Your goal » What you return should be the lines from the one with "left knee: (398, 397)" through the one with "left elbow: (271, 209)" in the data below, reproduced exactly with both ends, and no pictures at all.
╭─ Data for review
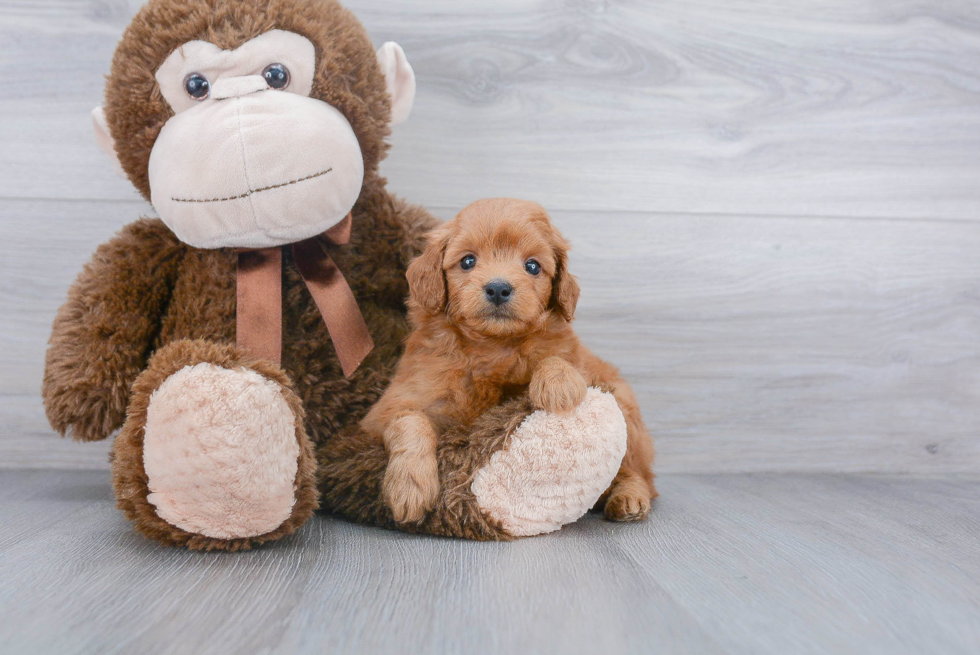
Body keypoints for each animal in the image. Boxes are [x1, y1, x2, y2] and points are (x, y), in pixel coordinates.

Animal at [362, 197, 660, 524]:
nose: (498, 288)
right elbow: (411, 422)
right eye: (467, 261)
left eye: (532, 266)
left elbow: (555, 357)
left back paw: (629, 498)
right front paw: (410, 487)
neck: (493, 346)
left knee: (639, 474)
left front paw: (559, 385)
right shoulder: (388, 408)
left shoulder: (574, 359)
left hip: (627, 415)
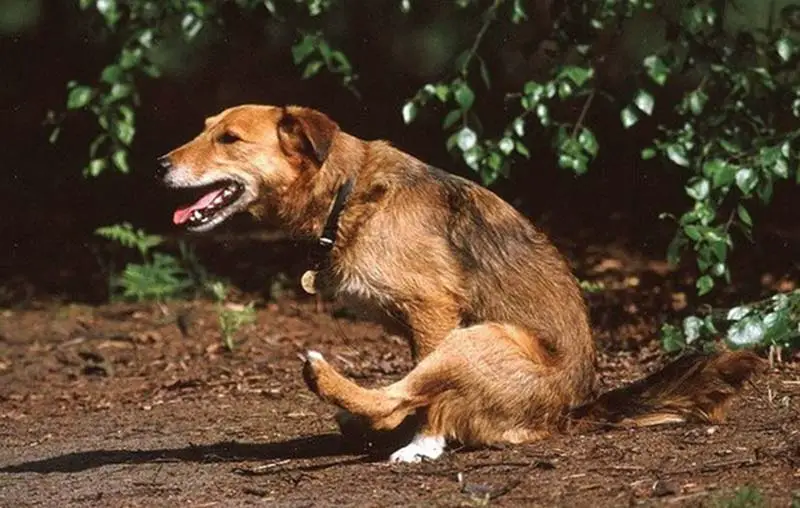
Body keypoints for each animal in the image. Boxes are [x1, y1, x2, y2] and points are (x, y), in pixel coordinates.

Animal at [161, 105, 764, 462]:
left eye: (229, 139)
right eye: (204, 128)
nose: (159, 163)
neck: (347, 192)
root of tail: (572, 413)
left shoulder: (433, 311)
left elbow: (419, 402)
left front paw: (423, 444)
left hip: (479, 338)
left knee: (398, 397)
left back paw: (336, 388)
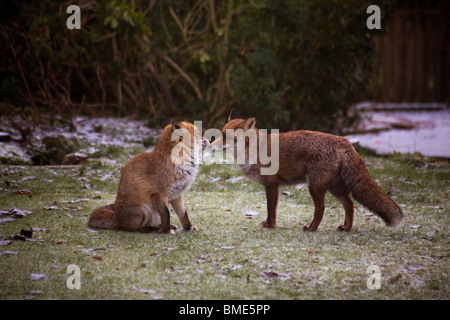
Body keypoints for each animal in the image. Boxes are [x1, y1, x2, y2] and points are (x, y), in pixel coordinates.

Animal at [211, 109, 404, 231]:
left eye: (226, 137)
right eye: (220, 134)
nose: (211, 146)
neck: (253, 150)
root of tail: (344, 141)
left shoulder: (272, 184)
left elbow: (271, 209)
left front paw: (270, 225)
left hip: (315, 187)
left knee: (321, 209)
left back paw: (312, 228)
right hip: (335, 187)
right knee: (350, 205)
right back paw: (346, 228)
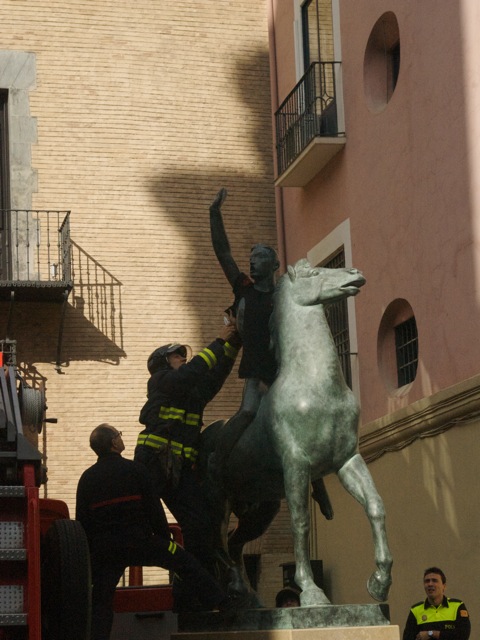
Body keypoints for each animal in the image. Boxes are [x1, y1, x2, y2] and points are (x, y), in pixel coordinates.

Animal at [201, 258, 392, 604]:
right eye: (314, 273)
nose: (355, 274)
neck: (315, 385)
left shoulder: (347, 460)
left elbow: (375, 506)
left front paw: (380, 582)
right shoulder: (295, 465)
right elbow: (300, 522)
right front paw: (311, 590)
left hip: (261, 509)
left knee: (235, 543)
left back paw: (248, 595)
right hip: (218, 503)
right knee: (217, 543)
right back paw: (233, 592)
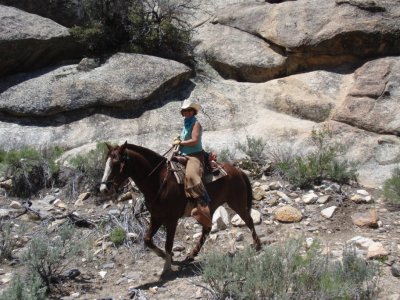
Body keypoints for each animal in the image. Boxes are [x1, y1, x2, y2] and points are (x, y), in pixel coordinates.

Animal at [100, 142, 262, 276]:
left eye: (116, 163)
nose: (103, 189)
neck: (158, 180)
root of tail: (238, 171)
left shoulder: (171, 220)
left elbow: (168, 244)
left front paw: (166, 267)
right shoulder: (156, 217)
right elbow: (147, 239)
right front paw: (167, 257)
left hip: (237, 203)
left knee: (249, 220)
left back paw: (258, 245)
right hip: (211, 206)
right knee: (207, 229)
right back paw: (191, 255)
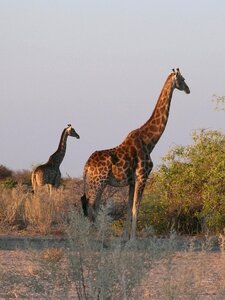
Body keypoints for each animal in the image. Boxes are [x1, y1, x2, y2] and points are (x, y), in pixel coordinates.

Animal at [81, 68, 190, 239]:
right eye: (183, 79)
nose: (188, 89)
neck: (149, 141)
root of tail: (86, 166)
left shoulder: (132, 180)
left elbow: (128, 207)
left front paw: (125, 238)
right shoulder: (142, 176)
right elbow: (136, 207)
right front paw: (133, 239)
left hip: (98, 183)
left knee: (93, 206)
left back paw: (96, 235)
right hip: (97, 182)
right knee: (91, 206)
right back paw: (92, 236)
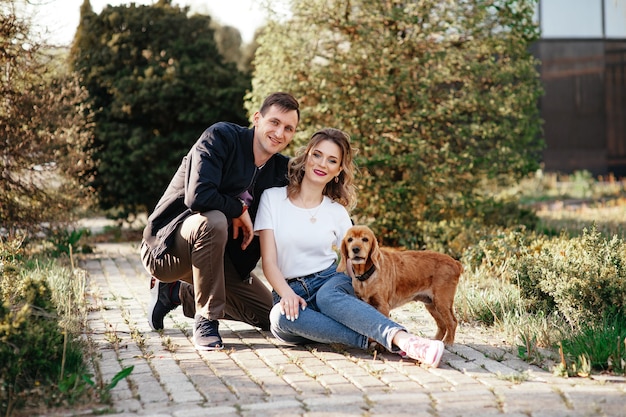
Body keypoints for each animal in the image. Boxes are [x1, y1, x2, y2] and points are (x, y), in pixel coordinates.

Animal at [336, 226, 464, 342]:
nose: (355, 249)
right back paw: (436, 340)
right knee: (442, 324)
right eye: (350, 239)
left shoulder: (383, 306)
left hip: (442, 301)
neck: (367, 276)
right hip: (431, 304)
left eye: (365, 239)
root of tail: (456, 263)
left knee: (452, 322)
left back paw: (447, 342)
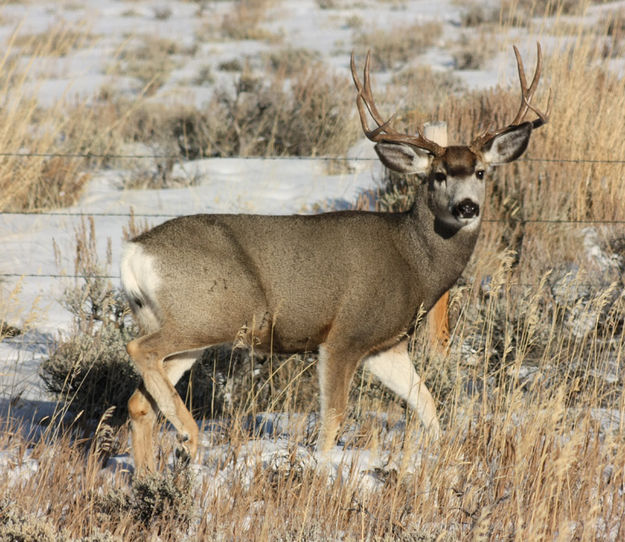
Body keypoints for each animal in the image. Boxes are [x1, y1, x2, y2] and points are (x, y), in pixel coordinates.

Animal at [119, 44, 548, 474]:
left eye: (481, 172)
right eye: (438, 174)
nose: (466, 207)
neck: (414, 261)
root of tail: (134, 253)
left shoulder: (385, 346)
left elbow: (427, 404)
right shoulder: (344, 335)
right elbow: (334, 418)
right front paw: (322, 469)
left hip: (189, 327)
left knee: (139, 402)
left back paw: (150, 474)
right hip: (209, 314)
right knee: (139, 350)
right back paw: (188, 435)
╰─
Task response »
left knee: (398, 397)
left back paw: (336, 388)
Body keypoints for each animal in the image. Boxes are [x1, y1, x2, y2] and points are (x, y), in pixel coordinates.

Animal at [211, 109, 404, 231]:
left eye: (226, 137)
right eye: (220, 134)
nose: (211, 146)
neck: (253, 150)
root of tail: (344, 141)
left shoulder: (272, 184)
left elbow: (271, 209)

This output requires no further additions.